Given passage ->

********

Like all First Term Seminar classes at Gustavus, this one will give you the opportunity to build the abilities of a scholar while becoming acquainted with some of the possibilities open to you here. Additionally, you will become familiar with the background of copyright law and use that as a foundation for studying the changes currently underway that are shaped by emerging technologies. Our focus will be on United States copyright law, although we will occasionally make international comparisons.
I will be available in my office (OHS 303) 10:30-11:20 Mondays and Fridays, 1:30-2:20 Tuesdays and Thursdays, as well as by appointment. Or try your luck: just stop by and see whether my door is open. You may send me electronic mail at email@example.com or call me at extension 7466. I'll try to put any updates to my office hours on my web page, so check there if in doubt.
All course materials will be available through my World Wide Web page. The URL for this course is http://www.gustavus.edu/+max/courses/F2006/FTS-100/. After this syllabus I will give hardcopy handouts only to those students who want them.
If you think of our reading as being a trail we are walking along, there are many interesting side trails branching off from it. Often those side trails are marked by endnotes, though some may become apparent to you from the text itself. Occasionally you may have heard of a recent development related to the reading, which constitutes a side trail the author couldn't possibly have noted. Side trails can be a lot of fun to explore; this course gives you the opportunity to discover that.
Most days when we have a reading assignment, the syllabus shows the initials of a student who has the job of scouting out one of the side trails and reporting back what he or she finds to the group. (The students are listed in a randomized order.) I haven't listed any students the first week, because preparing a scouting report may require a little advance planning, particularly if the scouting involves obtaining material through the library. (You have been warned.)

********

What to do ->
1 > Reproduce the stretch of the copyright seminar syllabus from "All course materials" through "who want them.".
2 > According to the copyright seminar syllabus, in which office does the instructor hold office hours?
3 > Carry the copyright seminar syllabus forward from its last sentence.

Data shown ->
********

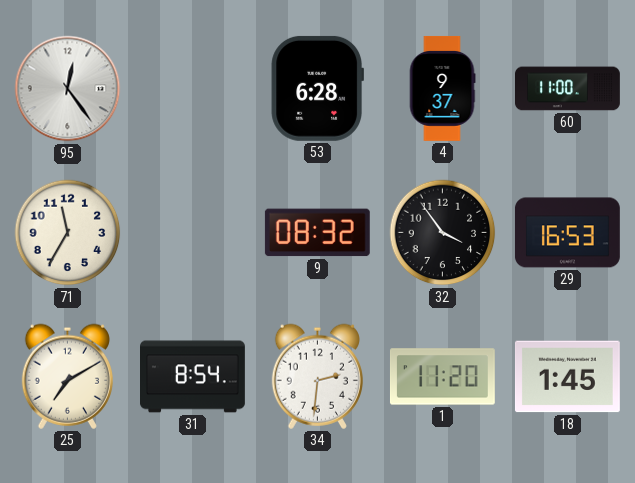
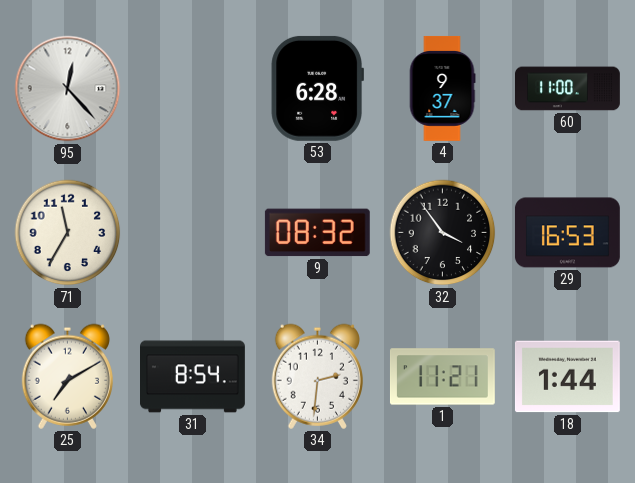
95: 12:24 -> 12:23
1: 11:20 -> 11:21
18: 1:45 -> 1:44
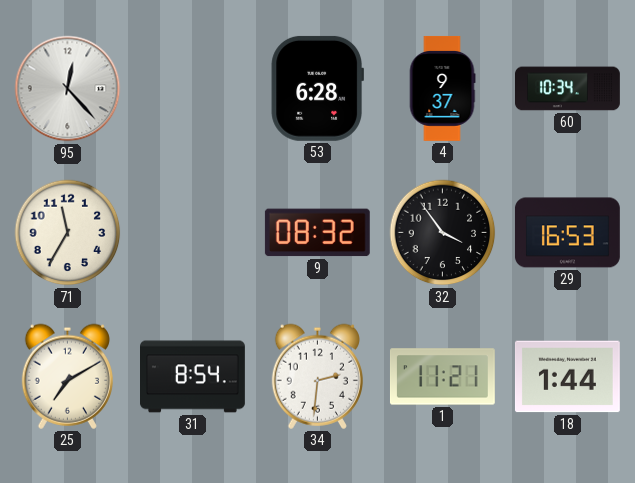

********

Responses to the exercise ->
1 >
All course materials will be available through my World Wide Web page. The URL for this course is http://www.gustavus.edu/+max/courses/F2006/FTS-100/. After this syllabus I will give hardcopy handouts only to those students who want them.

2 > OHS 303

3 >
Each student is assigned responsibility for scouting side trails on two days. The first of these should be reported informally and will be graded only based on providing a timely and correct report, not based on the quality of the presentation. You must do a formal oral presentation of your second scouting reports, however, and will be graded based on the oral presentation standards our class develops (as described in a later section of this handout). The formal report will contribute seven percent of your course grade, whereas the informal report contributes three percent.
The primary purpose of a scouting report is to share with the class the interesting information you found. (Sometimes if you look at an endnote, there is interesting information right in the note, even without tracking down a source.) As a secondary purpose, if you happen to spot anything noteworthy about how our author (mis)used a source, you can can comment on that as well.
In addition to the two days when you are assigned to scout out a side trail, you should always keep your eyes open for ones that look particularly interesting to you. (This is one of the standard components of your daily journal writing.) You can choose to report to the class about extra side trails beyond the two required ones. If you do so, you might want to check with the classmate assigned that day's reading, to try to avoid duplication. These extra scouting reports will contribute to your grade, as described in the section on “taking extra responsibility.”
Finding the sources our authors cite may not be easy; even decoding the citations may not be easy. Lawyers use different conventions for citations than most other scholars. Luckily, we have a great staff of reference librarians, and you also have an instructor who is happy to help you if you just ask him.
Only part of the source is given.